» **Task**
Print everything from the line containing "additional granular restrictions" down to the line containing "function as intended" in the items below, both lines included, unchanged.

» **The input**
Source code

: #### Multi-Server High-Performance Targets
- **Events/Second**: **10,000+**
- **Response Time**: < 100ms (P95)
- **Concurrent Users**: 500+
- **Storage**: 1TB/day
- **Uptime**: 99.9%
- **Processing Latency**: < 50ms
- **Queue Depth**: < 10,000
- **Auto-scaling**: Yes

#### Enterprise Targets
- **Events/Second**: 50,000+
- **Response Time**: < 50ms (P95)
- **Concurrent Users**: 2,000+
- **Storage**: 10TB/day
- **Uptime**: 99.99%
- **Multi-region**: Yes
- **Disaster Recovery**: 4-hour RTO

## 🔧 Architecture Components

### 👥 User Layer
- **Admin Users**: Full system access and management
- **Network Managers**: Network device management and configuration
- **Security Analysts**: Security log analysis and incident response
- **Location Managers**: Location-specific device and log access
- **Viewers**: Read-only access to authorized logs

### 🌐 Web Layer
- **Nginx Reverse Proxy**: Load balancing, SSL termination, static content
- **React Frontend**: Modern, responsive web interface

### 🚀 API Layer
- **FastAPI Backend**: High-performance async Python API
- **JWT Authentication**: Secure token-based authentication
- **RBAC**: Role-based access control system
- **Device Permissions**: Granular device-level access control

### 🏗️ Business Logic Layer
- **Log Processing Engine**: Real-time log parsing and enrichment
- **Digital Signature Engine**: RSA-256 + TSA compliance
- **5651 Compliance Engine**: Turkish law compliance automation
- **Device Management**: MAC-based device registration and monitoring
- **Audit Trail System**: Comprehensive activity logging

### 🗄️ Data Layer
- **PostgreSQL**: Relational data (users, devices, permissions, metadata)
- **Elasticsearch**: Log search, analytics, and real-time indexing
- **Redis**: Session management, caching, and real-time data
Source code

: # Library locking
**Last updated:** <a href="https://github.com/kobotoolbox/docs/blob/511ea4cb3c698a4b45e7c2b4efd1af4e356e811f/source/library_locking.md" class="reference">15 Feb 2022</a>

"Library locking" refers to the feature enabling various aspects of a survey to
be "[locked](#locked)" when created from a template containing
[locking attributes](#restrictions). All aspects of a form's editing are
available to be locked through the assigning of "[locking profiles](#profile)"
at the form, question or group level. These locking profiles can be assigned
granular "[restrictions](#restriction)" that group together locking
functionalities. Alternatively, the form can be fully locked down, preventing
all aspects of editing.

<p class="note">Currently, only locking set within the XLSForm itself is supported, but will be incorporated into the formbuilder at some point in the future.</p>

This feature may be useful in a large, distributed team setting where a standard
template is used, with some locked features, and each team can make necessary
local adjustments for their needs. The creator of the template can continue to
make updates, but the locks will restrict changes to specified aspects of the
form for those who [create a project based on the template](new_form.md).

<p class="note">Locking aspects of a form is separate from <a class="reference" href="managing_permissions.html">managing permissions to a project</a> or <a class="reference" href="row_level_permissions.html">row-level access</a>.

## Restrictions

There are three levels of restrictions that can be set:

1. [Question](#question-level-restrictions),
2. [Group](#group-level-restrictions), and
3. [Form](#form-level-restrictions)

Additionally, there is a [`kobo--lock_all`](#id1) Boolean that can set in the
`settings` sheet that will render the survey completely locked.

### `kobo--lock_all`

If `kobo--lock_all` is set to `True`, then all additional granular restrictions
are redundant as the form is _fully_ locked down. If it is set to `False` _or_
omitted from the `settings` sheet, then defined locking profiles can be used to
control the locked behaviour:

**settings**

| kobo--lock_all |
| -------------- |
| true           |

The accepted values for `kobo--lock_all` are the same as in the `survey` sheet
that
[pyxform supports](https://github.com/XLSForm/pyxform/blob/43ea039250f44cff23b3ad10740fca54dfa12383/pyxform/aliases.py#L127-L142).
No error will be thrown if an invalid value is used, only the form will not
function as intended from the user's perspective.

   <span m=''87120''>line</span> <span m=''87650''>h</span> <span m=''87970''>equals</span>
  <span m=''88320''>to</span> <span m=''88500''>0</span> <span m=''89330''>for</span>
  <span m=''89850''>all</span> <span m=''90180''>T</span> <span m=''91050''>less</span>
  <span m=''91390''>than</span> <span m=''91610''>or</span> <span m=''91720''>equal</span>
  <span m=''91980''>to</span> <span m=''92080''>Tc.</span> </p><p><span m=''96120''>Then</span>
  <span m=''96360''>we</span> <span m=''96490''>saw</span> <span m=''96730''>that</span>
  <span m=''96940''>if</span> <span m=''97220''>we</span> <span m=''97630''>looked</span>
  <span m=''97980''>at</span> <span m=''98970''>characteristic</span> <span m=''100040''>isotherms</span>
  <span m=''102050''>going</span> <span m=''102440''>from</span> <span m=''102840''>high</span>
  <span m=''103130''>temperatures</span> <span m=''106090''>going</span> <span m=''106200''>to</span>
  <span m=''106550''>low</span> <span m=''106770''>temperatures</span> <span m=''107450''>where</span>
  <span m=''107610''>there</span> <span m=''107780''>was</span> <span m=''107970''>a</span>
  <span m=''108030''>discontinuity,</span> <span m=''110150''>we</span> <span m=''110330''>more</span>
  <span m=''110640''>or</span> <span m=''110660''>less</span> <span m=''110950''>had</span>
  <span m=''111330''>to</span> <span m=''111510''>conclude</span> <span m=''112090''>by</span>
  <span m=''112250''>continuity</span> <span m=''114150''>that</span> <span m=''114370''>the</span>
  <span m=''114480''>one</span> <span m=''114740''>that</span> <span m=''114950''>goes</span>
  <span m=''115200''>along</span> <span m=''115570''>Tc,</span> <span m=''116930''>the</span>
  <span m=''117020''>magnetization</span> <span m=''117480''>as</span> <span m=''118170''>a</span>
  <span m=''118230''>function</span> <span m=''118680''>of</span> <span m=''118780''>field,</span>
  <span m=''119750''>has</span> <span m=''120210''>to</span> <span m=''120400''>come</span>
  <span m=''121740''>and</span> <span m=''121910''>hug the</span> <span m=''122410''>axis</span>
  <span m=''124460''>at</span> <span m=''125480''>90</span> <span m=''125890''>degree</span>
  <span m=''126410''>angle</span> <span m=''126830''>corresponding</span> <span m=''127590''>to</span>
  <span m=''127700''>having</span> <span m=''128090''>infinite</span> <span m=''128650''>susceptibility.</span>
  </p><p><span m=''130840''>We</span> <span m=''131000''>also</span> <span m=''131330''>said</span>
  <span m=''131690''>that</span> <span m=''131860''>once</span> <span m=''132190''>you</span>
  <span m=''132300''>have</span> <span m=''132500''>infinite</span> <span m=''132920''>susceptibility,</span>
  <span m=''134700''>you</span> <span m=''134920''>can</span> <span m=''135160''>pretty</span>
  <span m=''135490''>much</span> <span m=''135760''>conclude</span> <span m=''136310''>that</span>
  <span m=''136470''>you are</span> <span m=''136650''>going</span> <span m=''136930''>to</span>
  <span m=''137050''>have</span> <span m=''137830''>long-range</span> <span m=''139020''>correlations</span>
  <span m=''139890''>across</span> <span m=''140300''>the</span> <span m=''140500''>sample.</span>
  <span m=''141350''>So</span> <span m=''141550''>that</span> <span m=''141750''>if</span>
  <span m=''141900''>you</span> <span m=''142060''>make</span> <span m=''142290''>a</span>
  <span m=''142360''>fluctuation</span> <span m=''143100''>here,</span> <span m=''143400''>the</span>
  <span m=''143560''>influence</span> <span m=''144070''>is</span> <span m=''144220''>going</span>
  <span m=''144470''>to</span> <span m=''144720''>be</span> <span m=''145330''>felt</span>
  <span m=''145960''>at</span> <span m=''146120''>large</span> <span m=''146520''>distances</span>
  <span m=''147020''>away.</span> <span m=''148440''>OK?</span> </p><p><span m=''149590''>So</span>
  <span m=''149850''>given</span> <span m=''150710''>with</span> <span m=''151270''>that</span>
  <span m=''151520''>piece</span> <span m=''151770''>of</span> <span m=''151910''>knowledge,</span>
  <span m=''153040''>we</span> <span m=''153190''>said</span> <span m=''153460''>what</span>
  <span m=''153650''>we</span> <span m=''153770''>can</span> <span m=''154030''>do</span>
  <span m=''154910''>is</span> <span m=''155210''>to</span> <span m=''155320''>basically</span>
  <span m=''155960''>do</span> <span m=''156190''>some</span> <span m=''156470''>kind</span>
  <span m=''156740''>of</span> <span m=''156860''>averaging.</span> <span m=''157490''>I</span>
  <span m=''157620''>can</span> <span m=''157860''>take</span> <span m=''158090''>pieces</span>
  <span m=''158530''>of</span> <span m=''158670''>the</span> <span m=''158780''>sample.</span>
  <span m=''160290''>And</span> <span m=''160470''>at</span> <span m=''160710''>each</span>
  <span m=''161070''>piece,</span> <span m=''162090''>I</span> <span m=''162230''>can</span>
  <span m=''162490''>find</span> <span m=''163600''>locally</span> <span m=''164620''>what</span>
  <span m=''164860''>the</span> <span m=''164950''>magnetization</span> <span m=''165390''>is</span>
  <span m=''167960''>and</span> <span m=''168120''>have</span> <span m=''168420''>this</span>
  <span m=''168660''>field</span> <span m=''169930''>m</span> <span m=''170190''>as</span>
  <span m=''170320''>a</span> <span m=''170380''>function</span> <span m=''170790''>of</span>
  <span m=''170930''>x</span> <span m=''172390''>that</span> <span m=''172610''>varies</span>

» **Answer to this exercise**
If `kobo--lock_all` is set to `True`, then all additional granular restrictions
are redundant as the form is _fully_ locked down. If it is set to `False` _or_
omitted from the `settings` sheet, then defined locking profiles can be used to
control the locked behaviour:

**settings**

| kobo--lock_all |
| -------------- |
| true           |

The accepted values for `kobo--lock_all` are the same as in the `survey` sheet
that
[pyxform supports](https://github.com/XLSForm/pyxform/blob/43ea039250f44cff23b3ad10740fca54dfa12383/pyxform/aliases.py#L127-L142).
No error will be thrown if an invalid value is used, only the form will not
function as intended from the user's perspective.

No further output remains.